[Rendered chart images]
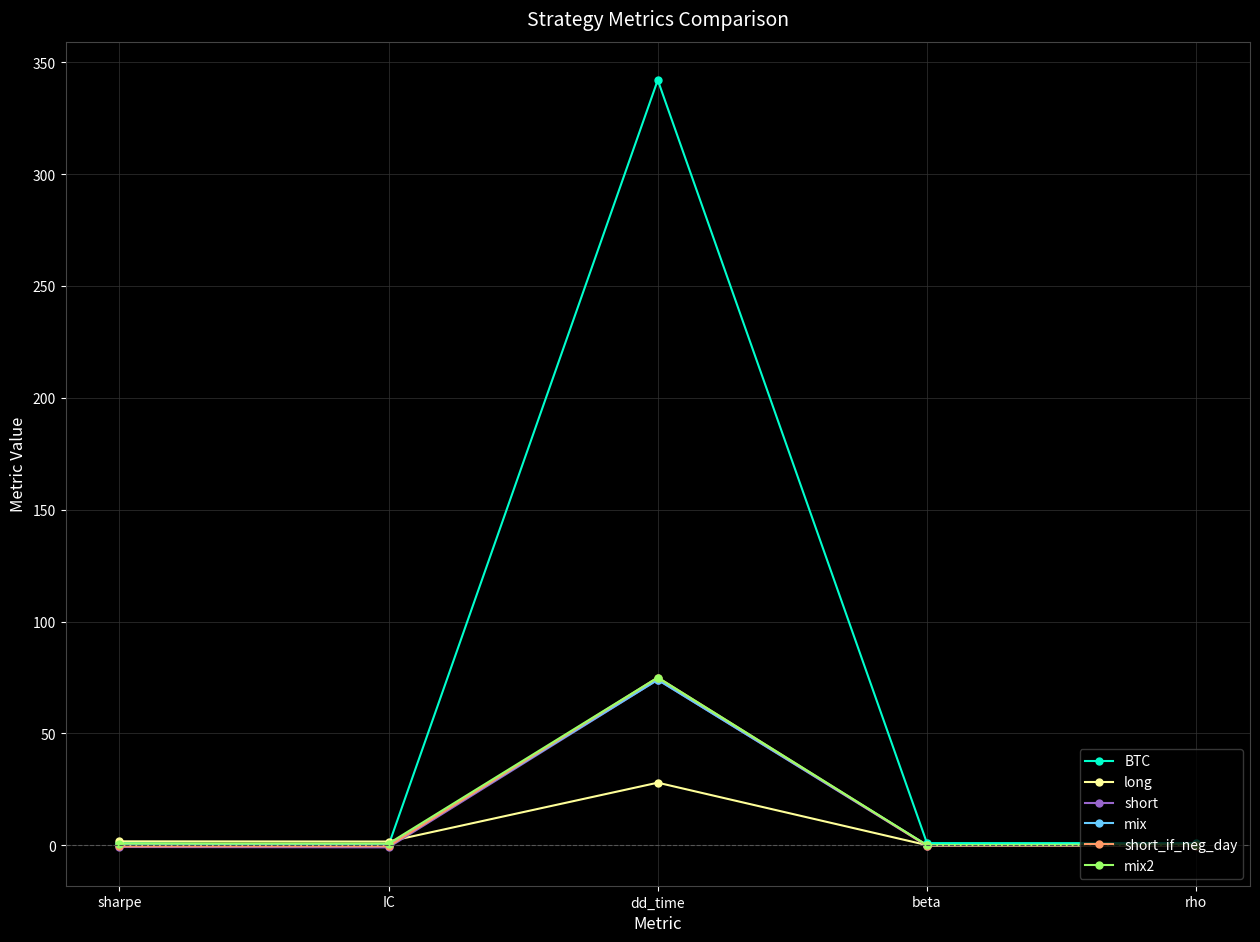

Read the mix value at dd_time.

74.0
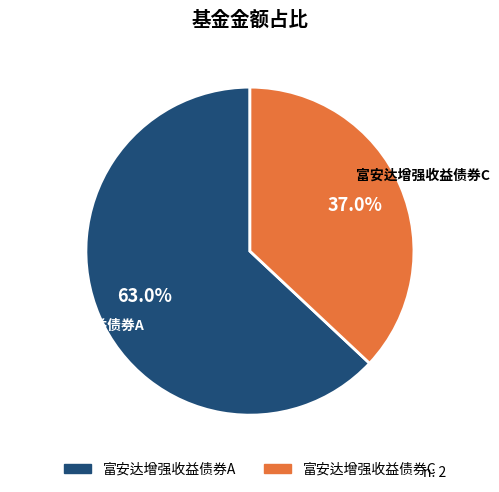

To the nearest percent, what is the average slice percentage?

50%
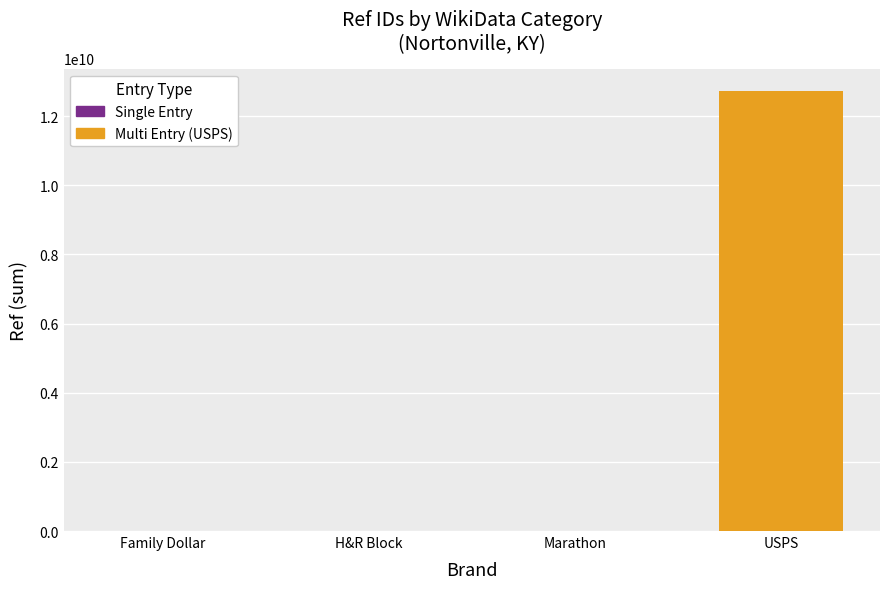

Count the number of data series in this chart.

1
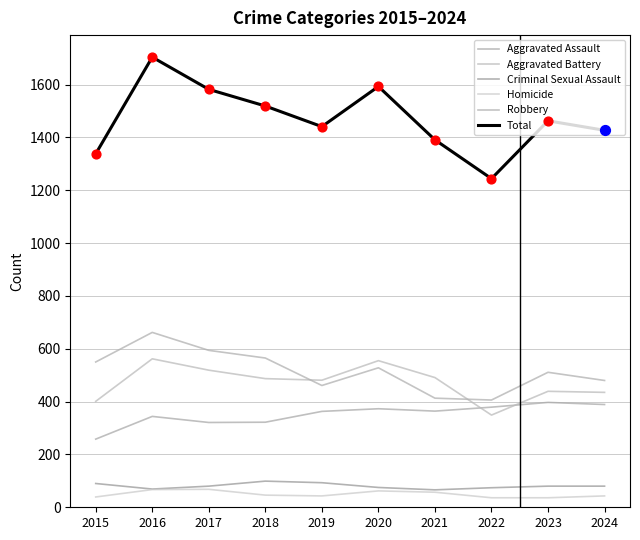

What are all the series names shown in the legend?

Aggravated Assault, Aggravated Battery, Criminal Sexual Assault, Homicide, Robbery, Total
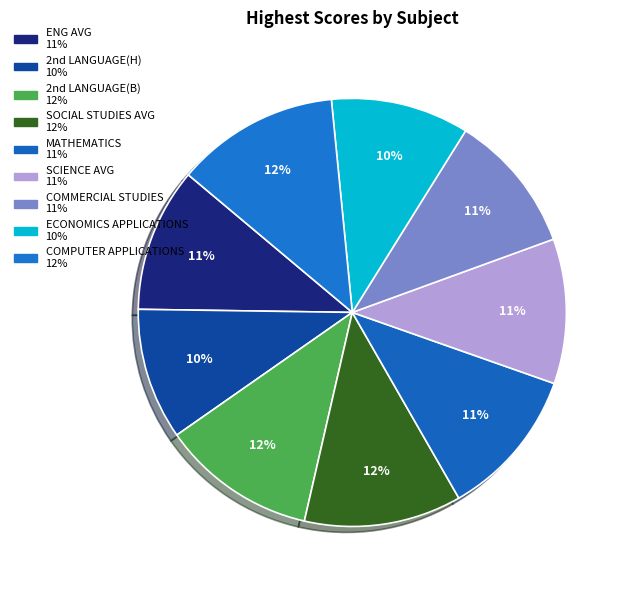

Does COMPUTER APPLICATIONS represent more than half of the total?

No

#### INSTRUCTIONS TO FOLLOW:
Can you give every line of the entries above as a JSON list of strings, one string per line, with blank lines and the pictures left out?

#### TASK SOLUTION:
[
  "Read the mix value at dd_time.",
  "74.0",
  "To the nearest percent, what is the average slice percentage?",
  "50%",
  "Count the number of data series in this chart.",
  "1",
  "What are all the series names shown in the legend?",
  "Aggravated Assault, Aggravated Battery, Criminal Sexual Assault, Homicide, Robbery, Total",
  "Does COMPUTER APPLICATIONS represent more than half of the total?",
  "No"
]